Henry Schmidt
- Schmidt in 1961

No. 74, 76
- Positions: Defensive tackle, end

Personal information
- Born: September 28, 1935 South Gate, California, U.S.
- Died: May 17, 2021 (aged 85) La Mesa, California, U.S.
- Listed height: 6 ft 4 in (1.93 m)
- Listed weight: 254 lb (115 kg)

Career information
- High school: Los Angeles (CA) John C. Fremont
- College: USC (1954-1955) Trinity (TX) (1958)
- NFL draft: 1958 (6th round, 71st overall pick)

Career history
- San Francisco 49ers (1959–1960); San Diego Chargers (1961–1964); Buffalo Bills (1965); New York Jets (1966);

Awards and highlights
- 2× AFL champion (1963, 1965); AFL All-Star (1965);

Career NFL statistics
- Interceptions: 1
- Fumble recoveries: 1
- Total touchdowns: 1
- Sacks: 6
- Stats at Pro Football Reference

= Henry Schmidt (American football) =

American football player (1935–2021)

Henry Joseph "Hank" Schmidt (September 28, 1935 – May 17, 2021) was an American professional football player who was a defensive tackle in the American Football League (AFL).

==Professional career==

Schmidt with the San Francisco 49ers in 1961.

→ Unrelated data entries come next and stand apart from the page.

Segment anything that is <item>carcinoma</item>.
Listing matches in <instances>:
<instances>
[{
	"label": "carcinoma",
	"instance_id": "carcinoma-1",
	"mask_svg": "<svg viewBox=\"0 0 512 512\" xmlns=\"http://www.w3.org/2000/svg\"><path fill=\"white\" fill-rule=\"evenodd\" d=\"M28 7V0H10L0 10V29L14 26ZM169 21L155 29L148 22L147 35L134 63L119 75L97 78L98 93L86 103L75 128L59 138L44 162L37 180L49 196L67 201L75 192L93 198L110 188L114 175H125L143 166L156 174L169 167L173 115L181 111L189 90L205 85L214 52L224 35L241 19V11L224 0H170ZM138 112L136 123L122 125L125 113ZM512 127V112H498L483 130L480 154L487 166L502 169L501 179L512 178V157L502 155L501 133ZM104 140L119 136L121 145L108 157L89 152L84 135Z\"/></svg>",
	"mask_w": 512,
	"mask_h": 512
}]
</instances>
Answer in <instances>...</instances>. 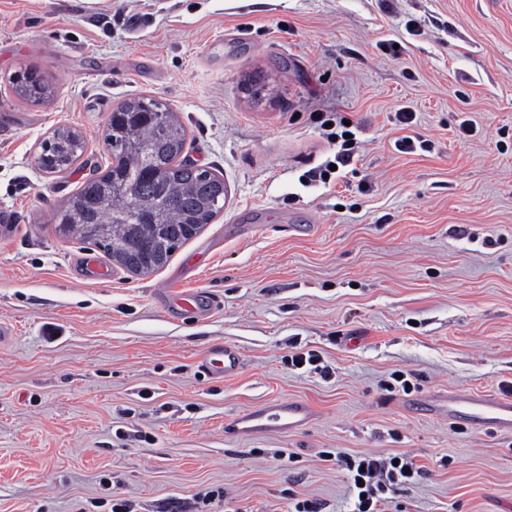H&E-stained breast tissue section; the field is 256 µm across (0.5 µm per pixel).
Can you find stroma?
<instances>
[{
    "label": "stroma",
    "instance_id": "35a3bbf8",
    "mask_svg": "<svg viewBox=\"0 0 512 512\" xmlns=\"http://www.w3.org/2000/svg\"><path fill=\"white\" fill-rule=\"evenodd\" d=\"M28 66L53 97L17 99ZM142 94L223 176L224 210L161 270L89 280L101 251L54 213L107 170L109 115ZM327 112L358 142L330 185ZM60 126L85 149L49 173L35 158ZM4 218L0 512H345L334 449L421 467L386 512H512V435L411 409L392 380L512 384V0H0ZM165 288L222 306L187 317ZM215 340L242 352L237 376L200 372ZM307 350L319 366L287 364ZM295 398L318 414L303 430L225 436Z\"/></svg>",
    "mask_w": 512,
    "mask_h": 512
}]
</instances>
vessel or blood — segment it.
<instances>
[{
	"mask_svg": "<svg viewBox=\"0 0 512 512\" xmlns=\"http://www.w3.org/2000/svg\"><path fill=\"white\" fill-rule=\"evenodd\" d=\"M162 297L174 310L182 313L213 309L220 303L217 296L176 288L165 289ZM198 366L206 376L224 380L241 372L243 357L233 344L216 341L199 357ZM421 402L434 417L463 420L491 427L505 435L512 434L511 399L493 393L462 394L451 390L429 393L422 397ZM316 417L314 407L306 401L277 400L226 419L224 432L232 437L292 433L302 430Z\"/></svg>",
	"mask_w": 512,
	"mask_h": 512,
	"instance_id": "obj_1",
	"label": "vessel or blood"
}]
</instances>
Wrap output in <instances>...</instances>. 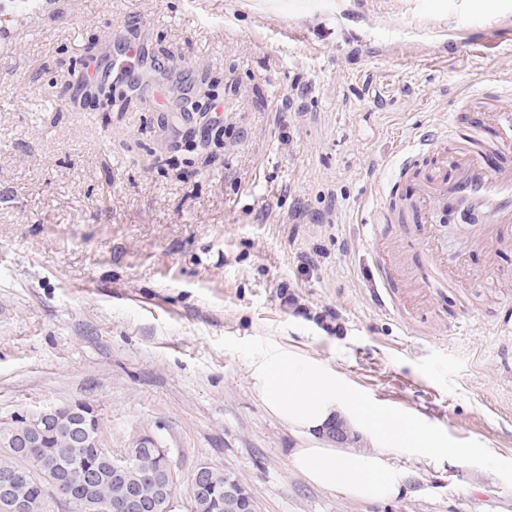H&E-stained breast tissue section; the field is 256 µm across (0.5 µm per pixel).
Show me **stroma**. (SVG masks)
<instances>
[{
  "label": "stroma",
  "instance_id": "1",
  "mask_svg": "<svg viewBox=\"0 0 512 512\" xmlns=\"http://www.w3.org/2000/svg\"><path fill=\"white\" fill-rule=\"evenodd\" d=\"M54 3L0 14V423L82 400L114 454L152 434L177 512L202 462L260 512H512V243L445 214L462 284L426 288L425 225H383L385 265L365 240L413 140L478 89L512 111V0ZM127 40L163 99L108 78ZM282 348L451 455L393 449L382 501L309 484L250 388Z\"/></svg>",
  "mask_w": 512,
  "mask_h": 512
}]
</instances>
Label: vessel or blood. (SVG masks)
Segmentation results:
<instances>
[{
	"label": "vessel or blood",
	"mask_w": 512,
	"mask_h": 512,
	"mask_svg": "<svg viewBox=\"0 0 512 512\" xmlns=\"http://www.w3.org/2000/svg\"><path fill=\"white\" fill-rule=\"evenodd\" d=\"M142 56V47L125 43L112 59L119 76L131 77ZM463 109L477 118L468 124L449 121L420 136L403 152L397 169L413 174L417 162L435 157L437 165L430 174L418 178L412 198L402 207L412 210L422 224H436L439 213L448 206L474 209L484 215L473 225L471 235L484 243H493L497 226L512 224V113L497 108L494 96H469Z\"/></svg>",
	"instance_id": "1"
}]
</instances>
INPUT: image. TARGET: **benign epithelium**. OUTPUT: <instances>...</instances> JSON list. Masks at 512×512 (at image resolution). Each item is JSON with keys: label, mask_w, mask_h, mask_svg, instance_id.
<instances>
[{"label": "benign epithelium", "mask_w": 512, "mask_h": 512, "mask_svg": "<svg viewBox=\"0 0 512 512\" xmlns=\"http://www.w3.org/2000/svg\"><path fill=\"white\" fill-rule=\"evenodd\" d=\"M13 421L30 425L31 433L21 435L9 442L11 448H35L45 430L72 434L76 428L88 429L101 436V425L92 405L84 401H74L67 405L37 413H26L13 418ZM132 444L147 448L155 461V467L146 474V480L155 485L153 500L145 499L142 489L136 484L125 487L118 496L121 512H175L176 497L175 472L168 451L151 434H139ZM133 456L129 452L112 457V476L117 481L129 470ZM212 466L206 462L198 464L192 476V497L212 502L224 498V508L231 512H258V504L252 490L233 473L224 471V485L209 480ZM91 468L87 464L74 467L65 479L52 482L49 494L51 501L68 512L75 503L74 484L91 487ZM27 476L18 469L0 470V512H26L28 504L15 495V487L27 482Z\"/></svg>", "instance_id": "obj_1"}]
</instances>
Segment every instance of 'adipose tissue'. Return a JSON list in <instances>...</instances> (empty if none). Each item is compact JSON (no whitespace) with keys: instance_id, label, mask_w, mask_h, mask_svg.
I'll list each match as a JSON object with an SVG mask.
<instances>
[{"instance_id":"1","label":"adipose tissue","mask_w":512,"mask_h":512,"mask_svg":"<svg viewBox=\"0 0 512 512\" xmlns=\"http://www.w3.org/2000/svg\"><path fill=\"white\" fill-rule=\"evenodd\" d=\"M250 380L254 396L298 440L292 464L310 484L362 502L397 494L387 456L393 448L423 441L419 428L408 422L393 427L375 414L371 421L382 436L380 449L344 450L324 438L330 422L351 413L350 399L337 387L335 371L310 357L276 350L252 361Z\"/></svg>"}]
</instances>
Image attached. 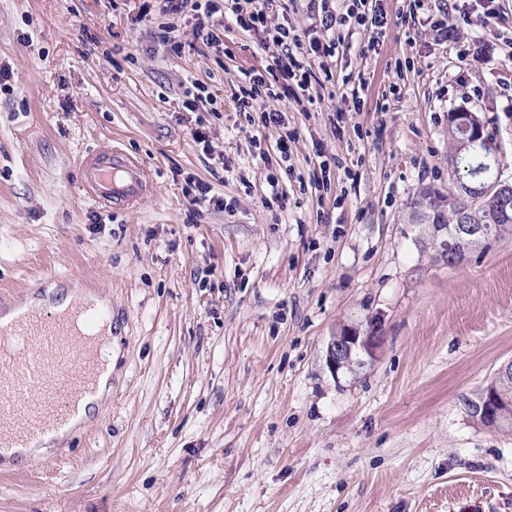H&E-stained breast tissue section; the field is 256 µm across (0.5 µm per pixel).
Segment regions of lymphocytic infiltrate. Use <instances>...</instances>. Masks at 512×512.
<instances>
[{"instance_id":"f902f5d3","label":"lymphocytic infiltrate","mask_w":512,"mask_h":512,"mask_svg":"<svg viewBox=\"0 0 512 512\" xmlns=\"http://www.w3.org/2000/svg\"><path fill=\"white\" fill-rule=\"evenodd\" d=\"M296 8L297 0H162L161 8L165 21L160 39L171 43L173 50H181L182 44L171 41L170 35L177 21L189 15L195 19L194 44L223 52L225 33L235 29L268 52L264 71L245 72L232 101L236 111L255 113L259 128L276 132V147L283 156L297 132L289 128L284 112L272 108V101L311 100L314 85L333 80L325 58L335 56L354 34L388 24L382 0H308L302 28L290 26L287 20ZM275 13L282 17L276 24L270 21Z\"/></svg>"}]
</instances>
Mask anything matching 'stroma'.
<instances>
[{
  "instance_id": "stroma-1",
  "label": "stroma",
  "mask_w": 512,
  "mask_h": 512,
  "mask_svg": "<svg viewBox=\"0 0 512 512\" xmlns=\"http://www.w3.org/2000/svg\"><path fill=\"white\" fill-rule=\"evenodd\" d=\"M445 2L407 22L409 0H383L386 30L328 61L334 99L275 101L299 138L271 171L276 133L231 101L267 64L255 40L199 50L186 18L176 54L144 0H0V310L53 275L48 299L94 291L119 330L111 396L36 468H0V512H512V431L464 407L512 360V235L451 266L412 220L423 189L448 186L452 110L485 121L512 181V0ZM490 9L489 31L466 24ZM319 147L353 180L315 193ZM115 148L153 184L130 209L81 187L83 159ZM190 176L226 209L191 203ZM370 316L382 351L335 380L331 336Z\"/></svg>"
}]
</instances>
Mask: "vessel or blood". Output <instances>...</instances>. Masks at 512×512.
Here are the masks:
<instances>
[{
  "instance_id": "obj_1",
  "label": "vessel or blood",
  "mask_w": 512,
  "mask_h": 512,
  "mask_svg": "<svg viewBox=\"0 0 512 512\" xmlns=\"http://www.w3.org/2000/svg\"><path fill=\"white\" fill-rule=\"evenodd\" d=\"M82 174L86 188L105 202L135 206L150 192L140 162L118 149L106 160L89 156ZM113 319L111 306L78 298L64 309L31 308L0 322V463L35 467L21 447L71 430L81 405L98 392Z\"/></svg>"
}]
</instances>
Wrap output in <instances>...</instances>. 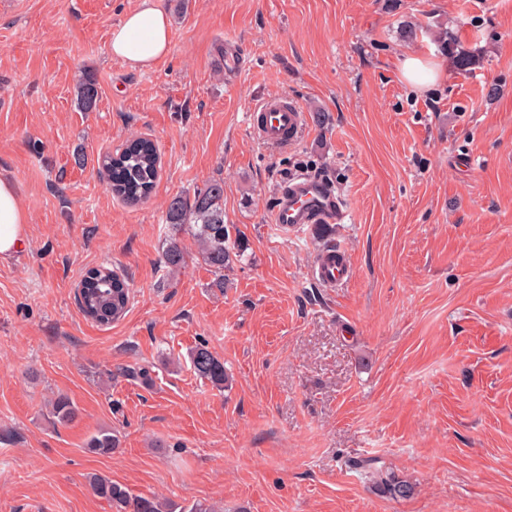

Schmidt played collegiately at the University of Southern California and professionally between 1959 and 1966, starting with the National Football League's San Francisco 49ers and moving to the new American Football League's San Diego Chargers in 1961. He played on the Buffalo Bills 1965 AFL Champions in 1965, earning a place in that year's AFL All-Star Team. He finished his professional football career in 1966 with the AFL's New York Jets.

He died on May 17, 2021, in La Mesa, California, at age 85.